Wiles responded that sometimes potential exposure occurs when kids are riding a school bus or eating in a cafeteria with their masks off. Members of the transportation department and school principals then review videos to see who might have been exposed to a student who tested positive for COVID-19.

“They’re looking with a critical eye,” said Wiles, not taking a broad swath.

Wiles also said it is “very rare” for a quarantined student to test positive.

A few weeks ago, the 24 districts in the Capital Region Board of Cooperative Educational Services totaled the number of students quarantined so far this school year and the number of days students missed school.

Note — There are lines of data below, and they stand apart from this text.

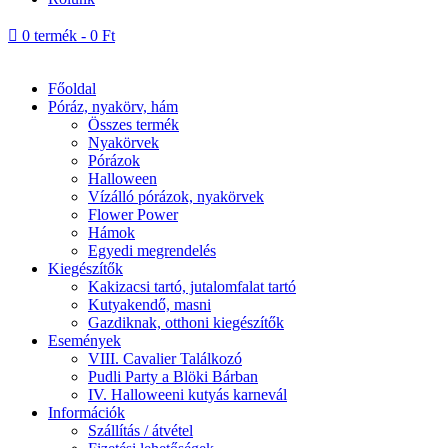

0 termék
-
0
Ft
Főoldal
Póráz, nyakörv, hám
Összes termék
Nyakörvek
Pórázok
Halloween
Vízálló pórázok, nyakörvek
Flower Power
Hámok
Egyedi megrendelés
Kiegészítők
Kakizacsi tartó, jutalomfalat tartó
Kutyakendő, masni
Gazdiknak, otthoni kiegészítők
Események
VIII. Cavalier Találkozó
Pudli Party a Blöki Bárban
IV. Halloweeni kutyás karnevál
Információk
Szállítás / átvétel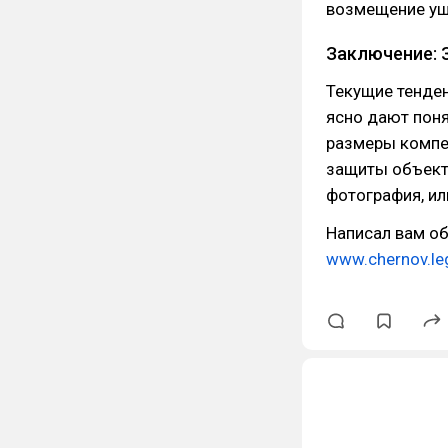
возмещение ущ
Заключение: 
Текущие тенден
ясно дают пон
размеры компен
защиты объекто
фотография, ил
Написал вам об
www.chernov.le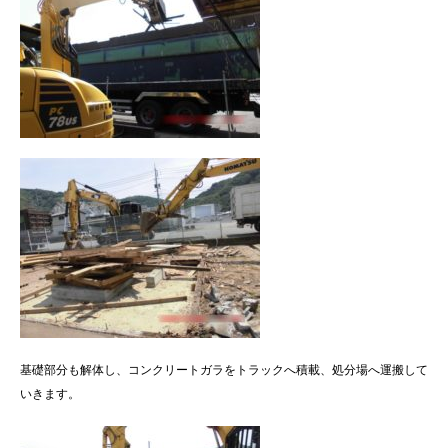
基礎部分も解体し、コンクリートガラをトラックへ積載、処分場へ運搬して
いきます。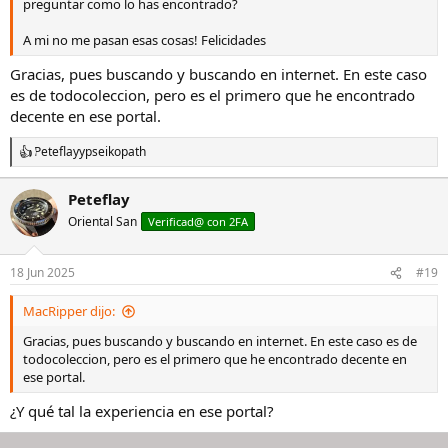
preguntar como lo has encontrado?
A mi no me pasan esas cosas! Felicidades
Gracias, pues buscando y buscando en internet. En este caso
es de todocoleccion, pero es el primero que he encontrado
decente en ese portal.
Peteflay
y
pseikopath
R
e
a
Peteflay
c
Oriental San
c
Verificad@ con 2FA
i
o
n
18 Jun 2025
#19
e
s
MacRipper dijo:
:
Gracias, pues buscando y buscando en internet. En este caso es de
todocoleccion, pero es el primero que he encontrado decente en
ese portal.
¿Y qué tal la experiencia en ese portal?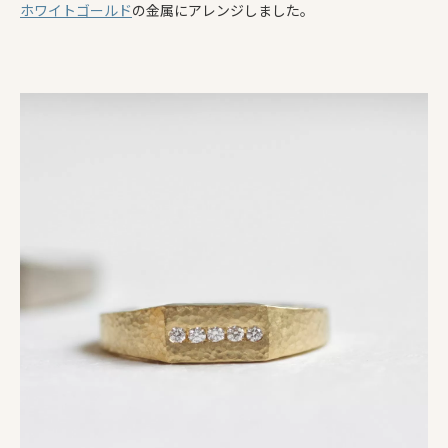
ホワイトゴールド
の金属にアレンジしました。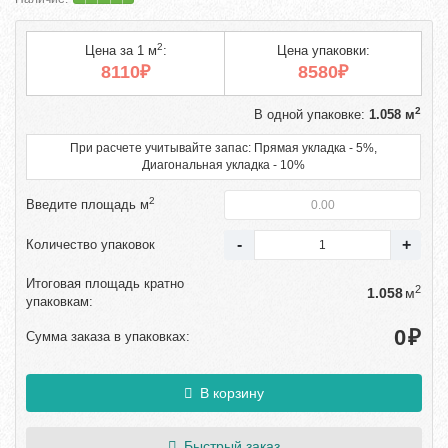
2
Цена за 1 м
:
Цена упаковки:
8110₽
8580₽
2
В одной упаковке:
1.058 м
При расчете учитывайте запас: Прямая укладка - 5%,
Диагональная укладка - 10%
2
Введите площадь м
Количество упаковок
Итоговая площадь кратно
2
м
упаковкам:
₽
Сумма заказа в упаковках:
В корзину
Быстрый заказ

“The number was astronomical,” said Wiles.

The Pfizer-BioNTech vaccine became available this week in Albany County for children ages 5 to 11. The hope is that, once a significant number of students are vaccinated, the number of quarantines will decrease.

You’re not quarantined if you’re vaccinated unless you’re symptomatic, Wiles noted.

She also said that the district will survey parents to see if there’s interest in the school holding a vaccination clinic for 5- to 11-year-olds.

Governor Kathy Hochul said at a Tuesday press conference that the number-one question she gets from press and parents alike is: When can we stop having the kids wear masks in schools?

“The key to doing that is getting them vaccinated,” said Hochul.

Several Guilderland board members said on Tuesday that the loss of learning was worse this year than last. Last year, before vaccinations were available for teachers and staff, entire classrooms would be quarantined and the teacher would instruct the children remotely.

This year, a handful of students are absent at one time from a classroom and then a different handful are quarantined with no option for remote learning.

Sabourin praised the way his sons’ teachers have gone above and beyond to help them keep up with their school work when quarantined but said, like other board members, it was unfair to teachers.

He said some students have missed more school in the last month and a half, since the start of the school year, than they’ve been in school.

“This isn’t sustainable,” said board member Blanca Gonzalez-Parker. “It could cost people their jobs and it’s harming the kids because they’re not in the classroom and we’re not completely sure it’s necessary to quarantine children.”

 

Local school tallies

So far this school year, according to the state’s tracker, as of Friday night, Guilderland, with about 4,800 students, has had 118 confirmed cases of COVID-19 with the vast majority, 101, of students.

There were 30 cases at the high school, which includes district-wide workers like bus drivers as well; 22 at Farnsworth Middle School; 15 each at Guilderland, Lynnwood, Pine Bush, and Westmere elementary schools; and 6 at Altamont Elementary School.

Voorheesville, with about 1,200 students, has had 27 confirmed cases — 13 of students — with 2 at the high school, 7 at the middle school, and 18 at the elementary school.

Berne-Knox-Westerlo, with about 780 students, has had 35 confirmed cases — 25 of students — with 20 at the elementary school and 15 at the secondary school.